Rewrite the passage of the financial review that begins at "We were founded" and stops after "2026 and 2025.", putting "language instruction" wherever "foreign language education" appears.

Document excerpt:
---------------
Exhibit 99.2

 

Operating and Financial Review and Prospects

 

The following discussion and analysis of our financial condition and results of operations should be read in conjunction with our condensed consolidated financial statements and related notes that appear in Exhibit 99.1 of this Form 6-K. In addition to historical consolidated financial information, the following discussion contains forward-looking statements that reflect our plans, estimates, and beliefs. These statements involve known and unknown risks, uncertainties and other factors that may cause our actual results, performance or achievements to be materially different from any future results, performance or achievements expressed or implied by the forward-looking statements. In some cases, you can identify forward-looking statements by terms including “anticipates,” “believes,” “could,” “estimates,” “expects,” “intends,” “may,” “plans,” “potential,” “predicts,” “projects,” “should,” “will,” “would,” or the negative of these terms or other similar expressions. Our actual results could differ materially from those discussed in the forward-looking statements due to certain factors, including, without limitation, the risks set forth under the caption “Risk Factors” in our most recent Annual Report on Form 20-F filed with the SEC on January 31, 2025, which are incorporated herein by reference as well as those business risks and factors described elsewhere in this report and in our other filings with the Securities and Exchange Commission (the “SEC”). All forward-looking statements speak only as of the date made, and we undertake no obligation to update or revise publicly any forward-looking statements, whether as a result of new information, future events or otherwise, except as required by law.

 

Operating Results

 

We were founded in 2012. Our revenue is primarily derived from foreign language education, college-level education, and the education and professional training programs for the six months ended March 31, 2026 and 2025.

 

Our revenue for the six months ended March 31, 2026 increased by US$0.9 million as compared to that of the six months ended March 31, 2025. The increase was mainly due to increase in revenue from professional training programs in Davis University, and also due to more training programs were implemented. Our operating expenses increased by US$0.7 million compared to six months ended March 31, 2025 primarily due to the increase in our general administrative expenses. Our net loss for the six months ended March 31, 2026 increased by US$3.0 million as compared to that of the six months ended March 31, 2025.The increase was mainly due to increase in other expense of a US$0.6 million resulting from an impairment loss related to the football matches, and a US$1.8 million decrease in other income, reflecting the absence of gains on asset disposals and accounts payable settlements that occurred in the previous period.

 

As of March 31, 2026, our cash was US$0.6 million, including restricted cash. This represents a decrease of US$4.5 million from US$5.1 million as of September 30, 2025. The decrease is mainly due to the net operating loss in the six months ended March 31, 2026.

 

Results of Operations

 

Six Months Ended March 31, 2026 & 2025

 

   For The
Six
Months
Ended
   For The
Six
Months
Ended
 
   March 31,
2026
   March 31,
2025
 
Revenues  $6,270,951   $5,367,405 
Costs of services   2,638,887    1,951,235 
Gross profit   3,632,064    3,416,170 
           
Operating costs and expenses:          
Selling expenses   997,560    869,378 
General and administrative   5,083,391    4,509,893 
Total operating costs and expenses   6,080,951    5,379,271 
           
Loss from operations   (2,448,887)   (1,963,101)
---------------
Given data:
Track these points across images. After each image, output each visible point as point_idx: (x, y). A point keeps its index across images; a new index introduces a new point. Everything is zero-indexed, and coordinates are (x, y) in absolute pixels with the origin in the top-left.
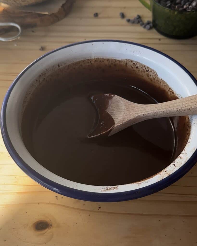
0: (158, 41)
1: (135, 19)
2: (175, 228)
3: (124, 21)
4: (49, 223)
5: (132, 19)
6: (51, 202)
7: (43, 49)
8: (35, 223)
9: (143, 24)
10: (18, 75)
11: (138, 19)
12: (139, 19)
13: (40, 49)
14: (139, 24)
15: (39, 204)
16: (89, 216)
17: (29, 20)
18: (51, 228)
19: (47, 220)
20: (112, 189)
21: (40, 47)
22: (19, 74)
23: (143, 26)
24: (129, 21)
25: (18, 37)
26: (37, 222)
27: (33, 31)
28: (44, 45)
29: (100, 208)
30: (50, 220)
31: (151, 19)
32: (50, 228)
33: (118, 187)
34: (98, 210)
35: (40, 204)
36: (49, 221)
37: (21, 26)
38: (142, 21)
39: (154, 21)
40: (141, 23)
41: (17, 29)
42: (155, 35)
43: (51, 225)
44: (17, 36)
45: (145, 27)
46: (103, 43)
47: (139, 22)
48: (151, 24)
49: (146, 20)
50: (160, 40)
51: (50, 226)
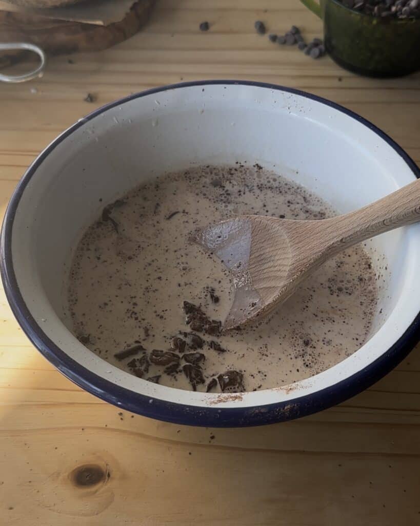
---------------
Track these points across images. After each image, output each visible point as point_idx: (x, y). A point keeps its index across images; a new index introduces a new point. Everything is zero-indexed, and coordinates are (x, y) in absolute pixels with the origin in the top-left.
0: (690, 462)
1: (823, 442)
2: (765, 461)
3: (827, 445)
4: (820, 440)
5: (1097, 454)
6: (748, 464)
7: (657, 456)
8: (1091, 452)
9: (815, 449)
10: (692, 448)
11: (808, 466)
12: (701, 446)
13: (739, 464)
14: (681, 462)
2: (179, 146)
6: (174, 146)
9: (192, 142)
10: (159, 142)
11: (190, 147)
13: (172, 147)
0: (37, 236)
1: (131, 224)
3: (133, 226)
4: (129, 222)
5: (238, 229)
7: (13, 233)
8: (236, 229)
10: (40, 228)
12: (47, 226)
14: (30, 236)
---------------
Written solution:
We were founded in 2012. Our revenue is primarily derived from language instruction, college-level education, and the education and professional training programs for the six months ended March 31, 2026 and 2025.